The New Library of Psychoanalysis is published by Routledge Mental Health in association with the Institute of Psychoanalysis, London.
Its purpose is to facilitate a greater and more widespread appreciation of psychoanalysis and to provide a forum for increasing mutual understanding between psychoanalysts and those in other disciplines. The series also aims to make some of the work of continental and other non-English speaking analysts more readily available to English-speaking readers, and to increase the interchange of ideas between British and American analysts.
The New Library of Psychoanalysis published its first book in 1987 under the editorship of David Tuckett, later followed by Elizabeth Bott Spillius, Susan Budd and Dana Birksted-Breen. A considerable number of Associate Editors and readers have assisted the editors.
Under the guidance of Foreign Rights Editors, a considerable number of the New Library books have been published abroad, particularly in Brazil, Germany, France, Italy, Peru, Spain and Japan.
The aim of the New Library of Psychoanalysis is to maintain the high level of scholarship of the previous series, to provide a forum for increasing understanding between psychoanalysis and other disciplines and to increase the interest of the general book-reading public in psychoanalysis.
The New Library of Psychoanalysis also aims to help the various schools of psychoanalysis to better understand each other.

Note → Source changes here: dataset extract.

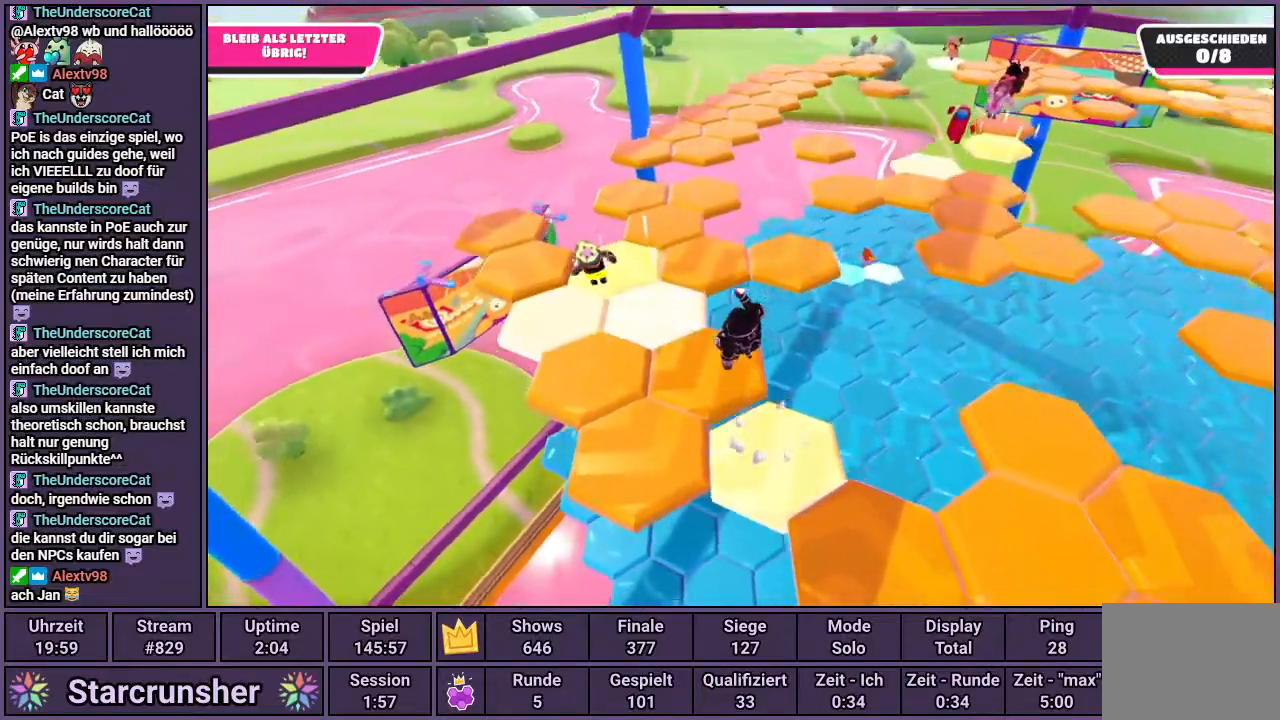
{"dt_ms": 500, "buttons": ["CROSS"], "left_stick": "up", "right_stick": "center", "events": [[17, "right_stick", "right"], [117, "left_stick", "up"], [133, "right_stick", "center"], [483, "CROSS", "down"]]}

It has published books representing all three schools of thought in British psychoanalysis, including a particularly important work edited by Pearl King and Riccardo Steiner, expounding the intellectual and organisational controversies that developed in the British psychoanalytical Society between Kleinian, Viennese and 'middle group' analysts during the Second World War.
The New Library of Psychoanalysis has also translated and published several books by Continental psychoanalysts, and it plans in the future to continue the policy of publishing books that express as clearly as possible a variety of psychoanalytic points of view.